Using RNA sequencing, proteomics, and confocal microscopy to analyze the cells, researchers found up-regulation of signaling through MEK, which operates in the MAP kinase pathway, a major regulator of cell growth, differentiation, and adhesion.
The Simpson Lab’s findings show that in skin biopsies from patients with Darier disease, MEK was hyper-active, suggesting it might be responsible for reducing adhesion among the keratinocytes to cause skin blistering. Inhibiting MEK (using a compound that is already FDA-approved for other diseases like melanoma) in the keratinocyte model restored their cohesion and suggests that targeting this pathway may be a novel treatment to halt skin blistering in Darier disease.
“It has been incredibly rewarding to see this work come together to advance our understanding of a rare disease that I actually see in my dermatology clinic. We’ve known for more than two decades that Darier disease is caused by mutations in a specific gene, yet we still have no approved treatments to offer patients, which is really frustrating to me as a physician-scientist. Our study is an important step in changing the way we think about treating Darier disease, potentially by repurposing MEK inhibitors that are already available in the clinic.
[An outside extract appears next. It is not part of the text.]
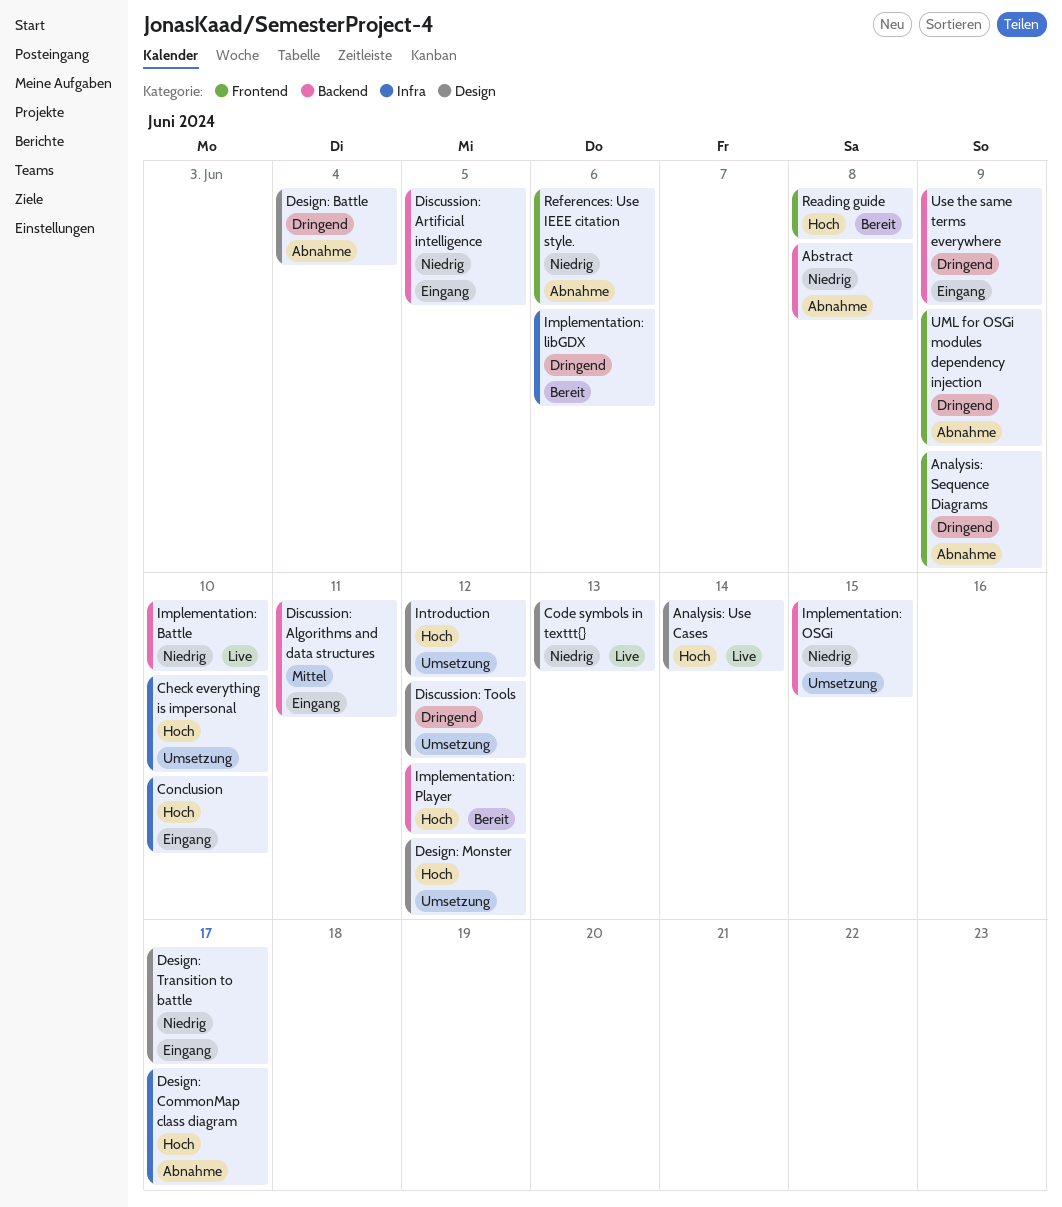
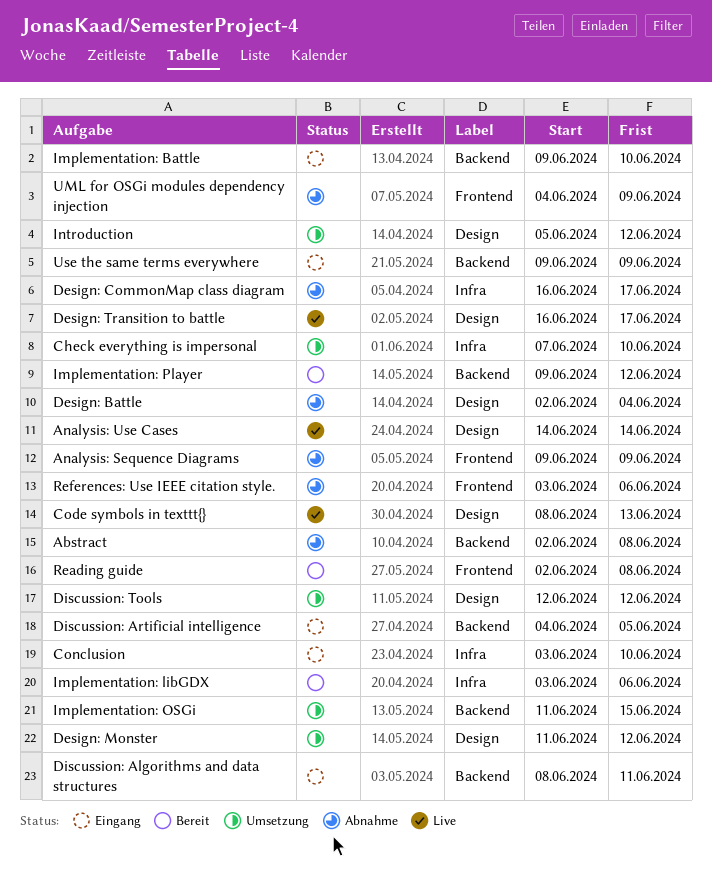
Design: Transition to battle, status: Eingang -> Live
Implementation: Battle, status: Live -> Eingang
I also hope our paper will highlight the need for more funding for research into rare diseases, which often get overlooked despite causing a lot of suffering and affecting a very large number of patients when all rare diseases are added up.”
Paper Abstract: Mutation of the ATP2A2 gene encoding sarco-endoplasmic reticulum calcium ATPase 2 (SERCA2) was linked to Darier disease more than two decades ago; however, there remain no targeted therapies for this disorder causing recurrent skin blistering and infections. Since Atp2a2 knockout mice do not phenocopy its pathology, we established a human tissue model of Darier disease to elucidate its pathogenesis and identify potential therapies. Leveraging CRISPR/Cas9, we generated human keratinocytes lacking SERCA2, which replicated features of Darier disease, including weakened intercellular adhesion and defective differentiation in organotypic epidermis. To identify pathogenic drivers downstream of SERCA2 depletion, we performed RNA sequencing and proteomic analysis. SERCA2-deficient keratinocytes lacked desmosomal and cytoskeletal proteins required for epidermal integrity and exhibited excess MAP kinase signaling, which modulates keratinocyte adhesion and differentiation. Immunostaining patient biopsies substantiated these findings with lesions showing keratin deficiency, cadherin mis-localization, and ERK hyper-phosphorylation. Dampening ERK activity with MEK inhibitors rescued adhesive protein expression and restored keratinocyte sheet integrity despite SERCA2 depletion or chemical inhibition. In sum, coupling multi-omic analysis with human organotypic epidermis as a pre-clinical model, we found that SERCA2 haploinsufficiency disrupts critical adhesive components in keratinocytes via ERK signaling and identified MEK inhibition as a treatment strategy for Darier disease.